[openstack-dev] auto-abandon changesets considered harmful (was Re: [stable][all] Revisiting the 6 month release cycle [metrics])
Thierry Carrez
thierry at openstack.org
Tue Mar 3 09:59:49 UTC 2015
Doug Wiegley wrote:
> [...]
> But I think some of the push back in this thread is challenging this notion that abandoning is negative, which you seem to be treating as a given.
>
> I don't. At all. And I don't think I'm alone.

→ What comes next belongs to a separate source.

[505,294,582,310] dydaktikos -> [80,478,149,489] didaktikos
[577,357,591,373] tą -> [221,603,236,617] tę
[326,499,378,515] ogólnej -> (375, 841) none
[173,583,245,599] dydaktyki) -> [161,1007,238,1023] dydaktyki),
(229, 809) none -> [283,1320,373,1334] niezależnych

I was initially on your side: the "abandoned" patches are not really
deleted, you can easily restore them. So "abandoned" could just mean
"inactive" or "stale" in our workflow, and people who actually care can
easily "unabandon" them to make them active again. And since
"abandoning" is currently the only way to permanently get rid of stale /
-2ed / undesirable changes anyway, so we should just use that.
But words matter, especially for new contributors. For those
contributors, someone else "abandoning" a proposed patch of theirs is a
pretty strong move. To them, abandoning should be their decision, not
yours (reviewers can -2 patches).
Launchpad used to have a similar struggle between real meaning and
workflow meaning. It used to have a single status for rejected bugs
("Invalid"). In the regular bug workflow, that status would be used for
valid bugs that you just don't want to fix. But then that created
confusion to people outside that workflow since the wrong word was used.

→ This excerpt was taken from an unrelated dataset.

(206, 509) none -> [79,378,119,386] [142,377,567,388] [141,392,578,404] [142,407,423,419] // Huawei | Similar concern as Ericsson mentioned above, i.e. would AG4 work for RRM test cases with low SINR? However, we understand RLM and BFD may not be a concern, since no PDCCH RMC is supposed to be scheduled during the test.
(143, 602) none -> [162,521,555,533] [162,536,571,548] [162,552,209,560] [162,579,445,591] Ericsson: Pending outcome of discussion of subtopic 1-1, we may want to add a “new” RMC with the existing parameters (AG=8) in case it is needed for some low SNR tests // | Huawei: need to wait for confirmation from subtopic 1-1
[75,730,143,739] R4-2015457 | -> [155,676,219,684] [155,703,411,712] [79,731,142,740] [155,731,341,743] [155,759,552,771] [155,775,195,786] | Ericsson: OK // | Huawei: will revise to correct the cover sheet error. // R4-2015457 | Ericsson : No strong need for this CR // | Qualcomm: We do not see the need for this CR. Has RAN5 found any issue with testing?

So "WontFix" was introduced as a similar "closed" state (and then they
added "Opinion" because "WontFix" seemed too harsh, but that's another
story).
We have (like always) tension around the precise words we use. You say
"Abandon" is generally used in our community to "set inactive". Jim says
"Abandon" should mean abandon and therefore should probably be left to
the proposer, and other ways should be used to "set inactive".
There are multiple solutions to this naming issue. You can rename
"abandon" so that it actually means "set inactive" or "mark as stale".
Or you can restrict "abandon" to the owner of a change, stop defaulting
to "is:open" to list changes, and introduce features in Gerrit so that a
"is:active" query would give you the right thing. But that query would
need to be the Gerrit default, not some obscure query you can run or add
to your dashboard -- otherwise we are back at step 1.